● Exercise details: In the records below, begin at the line that has "(IHC) shows weak" and stop after the line that has "image of adenocarcinoma"; quote those lines verbatim and nothing more.
■ ■ ■
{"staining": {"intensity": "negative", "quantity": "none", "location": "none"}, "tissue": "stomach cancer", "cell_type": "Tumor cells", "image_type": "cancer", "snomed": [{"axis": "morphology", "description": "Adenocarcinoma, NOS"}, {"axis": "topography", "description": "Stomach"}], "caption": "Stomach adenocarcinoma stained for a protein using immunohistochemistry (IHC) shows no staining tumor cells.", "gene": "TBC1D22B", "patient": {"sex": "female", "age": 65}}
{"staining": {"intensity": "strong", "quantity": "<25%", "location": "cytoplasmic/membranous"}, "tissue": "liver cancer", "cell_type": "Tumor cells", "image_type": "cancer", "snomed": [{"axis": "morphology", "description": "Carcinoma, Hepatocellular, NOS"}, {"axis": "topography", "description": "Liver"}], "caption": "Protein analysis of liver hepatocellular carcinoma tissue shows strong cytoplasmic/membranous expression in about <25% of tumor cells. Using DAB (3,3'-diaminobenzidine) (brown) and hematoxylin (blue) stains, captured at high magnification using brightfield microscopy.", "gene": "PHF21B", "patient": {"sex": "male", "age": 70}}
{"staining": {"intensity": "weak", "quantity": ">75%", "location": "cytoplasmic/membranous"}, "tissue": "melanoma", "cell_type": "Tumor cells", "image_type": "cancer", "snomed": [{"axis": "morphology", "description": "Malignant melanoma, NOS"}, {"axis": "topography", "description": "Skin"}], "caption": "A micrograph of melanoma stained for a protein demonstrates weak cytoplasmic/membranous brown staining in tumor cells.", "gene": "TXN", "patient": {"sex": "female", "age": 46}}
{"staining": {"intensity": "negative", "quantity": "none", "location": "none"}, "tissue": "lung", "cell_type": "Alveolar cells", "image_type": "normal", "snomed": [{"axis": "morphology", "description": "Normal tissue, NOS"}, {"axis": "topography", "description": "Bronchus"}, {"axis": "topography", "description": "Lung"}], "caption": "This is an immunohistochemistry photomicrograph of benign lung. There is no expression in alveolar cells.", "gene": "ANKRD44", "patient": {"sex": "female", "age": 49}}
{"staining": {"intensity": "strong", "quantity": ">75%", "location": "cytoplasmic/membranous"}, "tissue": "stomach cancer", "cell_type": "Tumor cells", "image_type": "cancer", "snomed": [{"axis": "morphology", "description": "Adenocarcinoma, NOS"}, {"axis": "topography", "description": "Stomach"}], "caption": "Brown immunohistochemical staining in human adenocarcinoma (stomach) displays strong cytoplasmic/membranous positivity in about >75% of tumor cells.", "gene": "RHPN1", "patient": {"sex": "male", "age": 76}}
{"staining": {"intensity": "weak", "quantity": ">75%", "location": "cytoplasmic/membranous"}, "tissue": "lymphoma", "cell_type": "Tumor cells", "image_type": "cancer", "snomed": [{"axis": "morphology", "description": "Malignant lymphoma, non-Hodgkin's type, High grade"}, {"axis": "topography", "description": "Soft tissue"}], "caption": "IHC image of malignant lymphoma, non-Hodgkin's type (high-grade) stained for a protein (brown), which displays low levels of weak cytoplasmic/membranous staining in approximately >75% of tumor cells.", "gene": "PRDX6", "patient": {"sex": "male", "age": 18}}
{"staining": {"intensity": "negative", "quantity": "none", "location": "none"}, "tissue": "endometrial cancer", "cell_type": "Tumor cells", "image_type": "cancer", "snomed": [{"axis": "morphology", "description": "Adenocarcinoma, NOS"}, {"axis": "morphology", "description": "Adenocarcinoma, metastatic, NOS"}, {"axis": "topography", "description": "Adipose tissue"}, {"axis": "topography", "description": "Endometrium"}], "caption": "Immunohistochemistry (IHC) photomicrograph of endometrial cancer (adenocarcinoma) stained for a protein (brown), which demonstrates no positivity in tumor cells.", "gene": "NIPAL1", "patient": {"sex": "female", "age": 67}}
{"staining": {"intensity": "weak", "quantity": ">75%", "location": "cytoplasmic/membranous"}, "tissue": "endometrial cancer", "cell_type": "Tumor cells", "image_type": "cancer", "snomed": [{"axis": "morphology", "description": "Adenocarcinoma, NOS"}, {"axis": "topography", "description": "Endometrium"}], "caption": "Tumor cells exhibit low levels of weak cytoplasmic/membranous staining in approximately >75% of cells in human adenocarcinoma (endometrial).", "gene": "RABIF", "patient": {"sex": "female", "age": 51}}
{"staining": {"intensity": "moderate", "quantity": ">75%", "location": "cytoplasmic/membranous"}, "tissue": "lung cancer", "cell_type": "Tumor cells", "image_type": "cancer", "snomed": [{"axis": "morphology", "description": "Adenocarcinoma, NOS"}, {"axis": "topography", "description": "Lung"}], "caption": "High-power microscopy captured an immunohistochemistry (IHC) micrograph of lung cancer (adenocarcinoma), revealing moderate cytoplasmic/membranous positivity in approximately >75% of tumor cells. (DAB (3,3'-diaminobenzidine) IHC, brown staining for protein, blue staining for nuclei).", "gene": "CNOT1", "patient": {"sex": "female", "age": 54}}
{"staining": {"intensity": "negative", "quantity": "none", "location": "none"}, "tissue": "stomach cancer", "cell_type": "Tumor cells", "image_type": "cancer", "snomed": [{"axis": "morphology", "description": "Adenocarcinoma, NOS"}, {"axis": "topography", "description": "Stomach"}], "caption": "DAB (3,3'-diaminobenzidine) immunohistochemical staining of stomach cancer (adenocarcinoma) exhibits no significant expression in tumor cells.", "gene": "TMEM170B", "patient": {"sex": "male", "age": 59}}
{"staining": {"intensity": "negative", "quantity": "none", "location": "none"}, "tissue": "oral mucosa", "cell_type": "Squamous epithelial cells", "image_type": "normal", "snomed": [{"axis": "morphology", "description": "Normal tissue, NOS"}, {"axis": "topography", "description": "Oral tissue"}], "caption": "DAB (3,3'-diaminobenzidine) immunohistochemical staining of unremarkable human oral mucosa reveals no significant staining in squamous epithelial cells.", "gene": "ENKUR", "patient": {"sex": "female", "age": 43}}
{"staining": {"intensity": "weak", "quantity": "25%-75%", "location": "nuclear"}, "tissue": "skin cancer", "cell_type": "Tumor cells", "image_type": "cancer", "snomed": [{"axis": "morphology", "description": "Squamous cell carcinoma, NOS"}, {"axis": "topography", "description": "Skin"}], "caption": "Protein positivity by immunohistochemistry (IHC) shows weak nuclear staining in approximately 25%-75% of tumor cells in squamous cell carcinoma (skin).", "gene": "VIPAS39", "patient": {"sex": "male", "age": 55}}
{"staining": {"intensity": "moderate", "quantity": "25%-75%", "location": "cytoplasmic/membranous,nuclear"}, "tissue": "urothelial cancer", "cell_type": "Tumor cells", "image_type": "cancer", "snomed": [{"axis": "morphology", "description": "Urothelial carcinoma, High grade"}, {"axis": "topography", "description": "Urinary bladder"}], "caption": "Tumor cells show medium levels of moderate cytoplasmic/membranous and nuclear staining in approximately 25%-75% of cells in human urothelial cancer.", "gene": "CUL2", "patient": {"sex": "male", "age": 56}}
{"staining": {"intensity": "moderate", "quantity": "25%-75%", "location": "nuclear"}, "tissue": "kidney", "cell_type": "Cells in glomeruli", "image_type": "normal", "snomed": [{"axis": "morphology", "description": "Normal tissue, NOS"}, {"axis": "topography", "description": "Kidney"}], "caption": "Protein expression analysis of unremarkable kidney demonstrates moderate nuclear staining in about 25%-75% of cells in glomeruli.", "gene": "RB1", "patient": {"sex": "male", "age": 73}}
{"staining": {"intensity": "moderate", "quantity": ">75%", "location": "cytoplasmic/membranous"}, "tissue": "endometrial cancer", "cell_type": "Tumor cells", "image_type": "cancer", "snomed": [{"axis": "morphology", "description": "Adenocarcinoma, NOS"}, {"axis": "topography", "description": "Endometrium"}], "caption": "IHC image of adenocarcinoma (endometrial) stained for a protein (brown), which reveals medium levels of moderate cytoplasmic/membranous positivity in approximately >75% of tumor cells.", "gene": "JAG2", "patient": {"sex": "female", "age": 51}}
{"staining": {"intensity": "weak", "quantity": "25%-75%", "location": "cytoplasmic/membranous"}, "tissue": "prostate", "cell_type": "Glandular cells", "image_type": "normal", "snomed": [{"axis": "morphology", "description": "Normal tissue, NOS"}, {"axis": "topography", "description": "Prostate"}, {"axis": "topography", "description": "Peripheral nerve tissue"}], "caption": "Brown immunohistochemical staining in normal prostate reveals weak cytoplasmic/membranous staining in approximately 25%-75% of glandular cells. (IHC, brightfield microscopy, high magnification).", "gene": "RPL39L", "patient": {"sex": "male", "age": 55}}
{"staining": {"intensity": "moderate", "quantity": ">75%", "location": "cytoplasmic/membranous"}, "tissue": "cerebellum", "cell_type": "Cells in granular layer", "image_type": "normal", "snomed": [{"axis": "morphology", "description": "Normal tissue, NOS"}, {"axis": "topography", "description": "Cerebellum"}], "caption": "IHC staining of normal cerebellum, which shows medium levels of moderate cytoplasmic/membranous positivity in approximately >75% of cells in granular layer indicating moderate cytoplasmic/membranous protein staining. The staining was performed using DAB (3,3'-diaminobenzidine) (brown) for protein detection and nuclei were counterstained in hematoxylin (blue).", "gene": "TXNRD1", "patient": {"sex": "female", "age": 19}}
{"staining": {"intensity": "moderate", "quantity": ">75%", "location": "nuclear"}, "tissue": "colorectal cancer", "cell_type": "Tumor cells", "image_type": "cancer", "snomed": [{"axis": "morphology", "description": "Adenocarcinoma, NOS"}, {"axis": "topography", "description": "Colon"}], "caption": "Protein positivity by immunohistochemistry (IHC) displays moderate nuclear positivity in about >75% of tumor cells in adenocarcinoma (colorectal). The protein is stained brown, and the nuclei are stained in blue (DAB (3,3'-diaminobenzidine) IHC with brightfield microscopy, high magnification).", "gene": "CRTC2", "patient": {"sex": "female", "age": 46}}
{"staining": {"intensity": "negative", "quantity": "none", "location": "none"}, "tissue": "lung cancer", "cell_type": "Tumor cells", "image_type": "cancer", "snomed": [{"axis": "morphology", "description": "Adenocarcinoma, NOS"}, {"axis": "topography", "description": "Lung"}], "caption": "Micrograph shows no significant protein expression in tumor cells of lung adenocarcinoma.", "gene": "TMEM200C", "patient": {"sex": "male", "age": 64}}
■ ■ ■
● Task output:
{"staining": {"intensity": "weak", "quantity": "25%-75%", "location": "nuclear"}, "tissue": "skin cancer", "cell_type": "Tumor cells", "image_type": "cancer", "snomed": [{"axis": "morphology", "description": "Squamous cell carcinoma, NOS"}, {"axis": "topography", "description": "Skin"}], "caption": "Protein positivity by immunohistochemistry (IHC) shows weak nuclear staining in approximately 25%-75% of tumor cells in squamous cell carcinoma (skin).", "gene": "VIPAS39", "patient": {"sex": "male", "age": 55}}
{"staining": {"intensity": "moderate", "quantity": "25%-75%", "location": "cytoplasmic/membranous,nuclear"}, "tissue": "urothelial cancer", "cell_type": "Tumor cells", "image_type": "cancer", "snomed": [{"axis": "morphology", "description": "Urothelial carcinoma, High grade"}, {"axis": "topography", "description": "Urinary bladder"}], "caption": "Tumor cells show medium levels of moderate cytoplasmic/membranous and nuclear staining in approximately 25%-75% of cells in human urothelial cancer.", "gene": "CUL2", "patient": {"sex": "male", "age": 56}}
{"staining": {"intensity": "moderate", "quantity": "25%-75%", "location": "nuclear"}, "tissue": "kidney", "cell_type": "Cells in glomeruli", "image_type": "normal", "snomed": [{"axis": "morphology", "description": "Normal tissue, NOS"}, {"axis": "topography", "description": "Kidney"}], "caption": "Protein expression analysis of unremarkable kidney demonstrates moderate nuclear staining in about 25%-75% of cells in glomeruli.", "gene": "RB1", "patient": {"sex": "male", "age": 73}}
{"staining": {"intensity": "moderate", "quantity": ">75%", "location": "cytoplasmic/membranous"}, "tissue": "endometrial cancer", "cell_type": "Tumor cells", "image_type": "cancer", "snomed": [{"axis": "morphology", "description": "Adenocarcinoma, NOS"}, {"axis": "topography", "description": "Endometrium"}], "caption": "IHC image of adenocarcinoma (endometrial) stained for a protein (brown), which reveals medium levels of moderate cytoplasmic/membranous positivity in approximately >75% of tumor cells.", "gene": "JAG2", "patient": {"sex": "female", "age": 51}}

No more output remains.